The only progressivism in the movie comes with the treatment of Spearchucker, shown as a smart footballer and smarter neurosurgeon who just happens to be African-American; when Duke complains about the presence of an African-American in the Swamp, Hawk and Trap push him over. In contrast, the entire Painless Pole story is a study in homophobia: Painless — who is called “Pole” for reasons more to do with his anatomy than his ethnicity — is convinced he has become “a fairy” and decides he must take his own life; Hawkeye encourages him (brilliantly staged by Altman as Leonardo’s Last Supper) and then tricks him; Painless is, in effect, restored to life by the love of a good woman — and one, presumably, undeterred by his Brobdingnagian member.
But when the series ended 13 years later, it was a different era — it was no longer Nixon’s but Reagan’s America — and a different story with a much older cast. In the final episode, written and directed by Alda, it is the men who are, one by one, broken and humiliated. Only Colonel Potter, the wise, tolerant patriarch, is allowed a dignified exit, riding off into the sunset on his beloved horse. That pillar of the Boston establishment, Charles Emerson Winchester III, gets the position he wants but has his love of music destroyed forever.

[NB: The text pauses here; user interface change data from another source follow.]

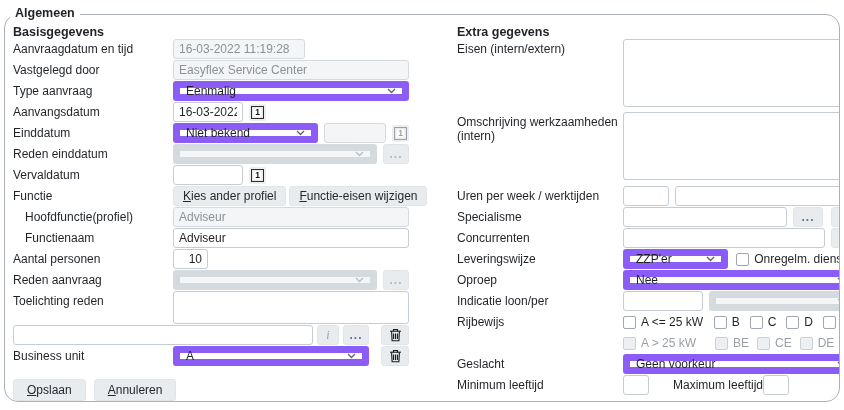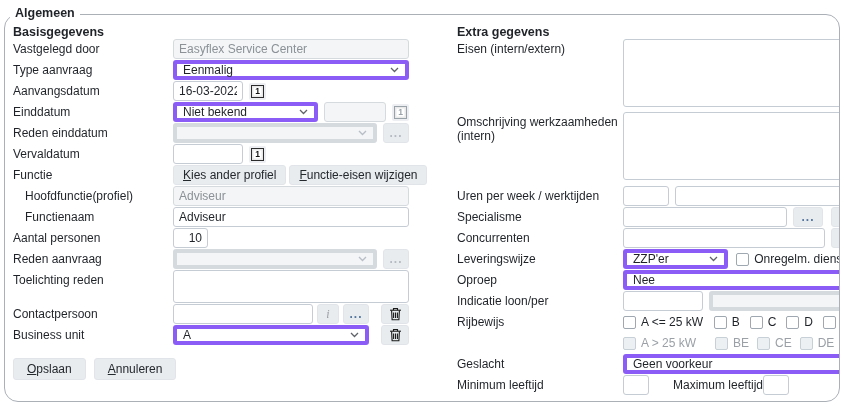--- a/index.html
+++ b/index.html
@@ -72,6 +72,12 @@
     <div class="col col-left">
       <div class="colhead">Basisgegevens</div>
 
+      <div class="row">
+        <div class="lbl">Aanvraagdatum en tijd</div>
+        <div class="flds">
+            <input class="inp dis w132" disabled="" value="16-03-2022 11:19:28" style="">
+          </div>
+      </div>
 
       <div class="row">
         <div class="lbl">Vastgelegd door</div>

Klinger, having sought to escape Korea for so long, has to remain with his new bride to search for her parents. Father Mulcahy is deafened by an artillery shell. BJ finds himself unable to say goodbye. And Hawkeye has another breakdown, this time a major one, and he is clearly unwell at the end despite the ministrations of series-long shrink Sidney.
Maybe that’s the sort of lesson that white males — like me — understand only as we get older, our bodies start faltering and our minds start malfunctioning: privilege can help you hold out against what the world throws at you, but it provides no help at all from what’s lurking inside your head.
Decades later, watching the show is primarily an exercise in nostalgia: the writing is brilliant, the performances wonderful, the whole show remains drum-tight and perfectly paced decades on. But now it’s reminder of being a kid, of 7pm on a weeknight in the 1970s and early ’80s, of knowing there was school tomorrow and homework due, but for half an hour you could immerse yourself in, as Ten’s ads always rendered it, “those madcap medicos of M*A*S*H”. And nostalgia, however unproductive, can be helpful for dealing with what lurks inside your head.